1. Tell me the story of how you first knew you were in love. What were we doing? How did you know you were in love? What were your feelings and hopes? Which of those feelings and hopes have not only endured, but have grown and been strengthened over the years?

A happy marriage is a long conversation which always seems too short. ~Andre Maurois

2. Over the last 40 years, there have been many times when the moment has been perfect, and you’ve wanted to freeze that moment and come back to it again and again. Tell me about one of those moments. What were we doing? Who was there? What about the moment made it so perfect? What did we see, hear, touch, taste, and smell? Recreate that moment for me now.

A single man has not nearly the value he would have in a state of union. He is an incomplete animal. He resembles the odd half of a pair of scissors. ~Benjamin Franklin

3. What are the qualities that we both bring to this marriage, that are complimentary, like two matching halves of the scissors? What do you bring and what do I bring that match together perfectly to create an exceptional partnership?

4. A good pair of scissors has a set of sharp blades. What does each of bring that cuts the other to the core – and in doing so, brings about growth, forgiveness, and stretches the other?

A wedding anniversary is the celebration of love, trust, partnership, tolerance and tenacity. The order varies for any given year. ~Paul Sweeney

5. What have the last five years asked us to celebrate? What have we learned, gained, and discovered in ourselves and in each other? How has that changed us?

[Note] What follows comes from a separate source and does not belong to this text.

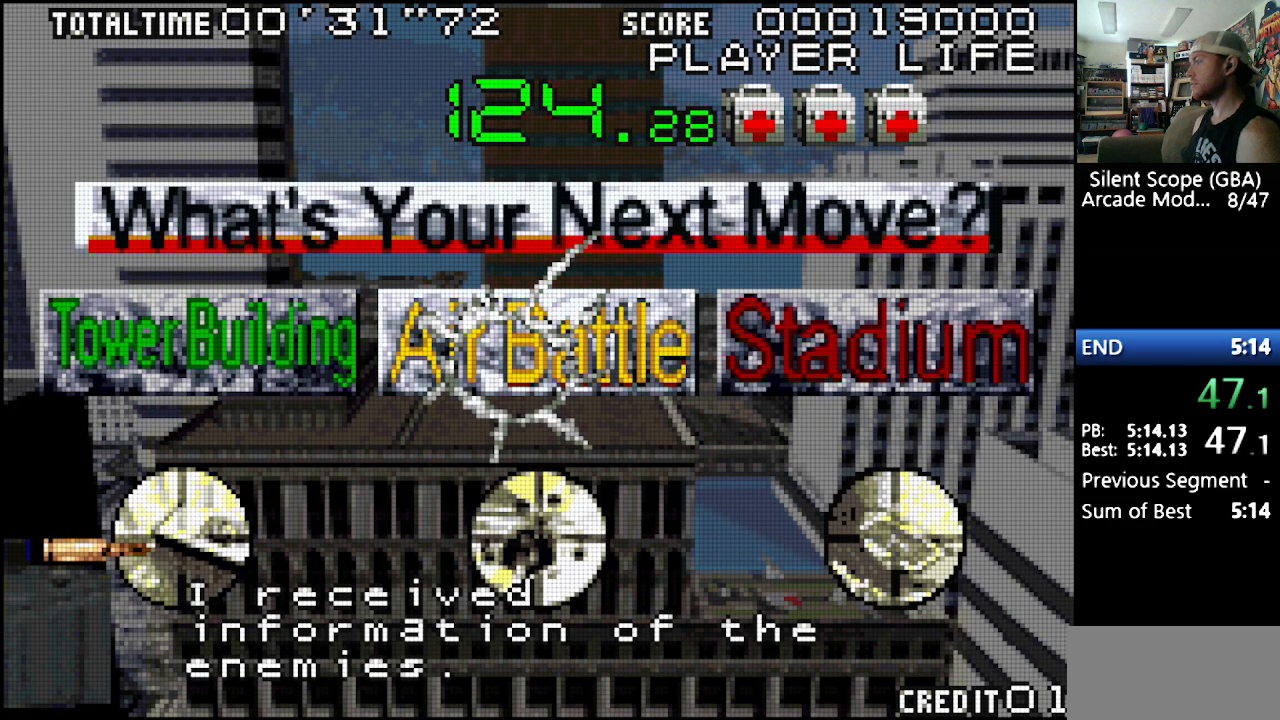
{"buttons": ["B"], "events": [[50, "B", "down"], [133, "B", "up"], [267, "B", "down"], [350, "B", "up"], [483, "B", "down"]]}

A successful marriage requires falling in love many times, always with the same person. ~Mignon McLaughlin, The Second Neurotic's Notebook, 1966

6. Looking into the next five years, what three wishes do we have for each other? What do we wish individually for each other and for us as a partnership?

After the two interviews…….Together, look at the following question and share.

Themes

Chains do not hold a marriage together. It is threads, hundreds of tiny threads which sew people together through the years. ~Simone Signoret

7. As we reflect on these stories and responses, what are the threads that have sewn us together? What stands out, or speaks to our hearts as we listen to one another?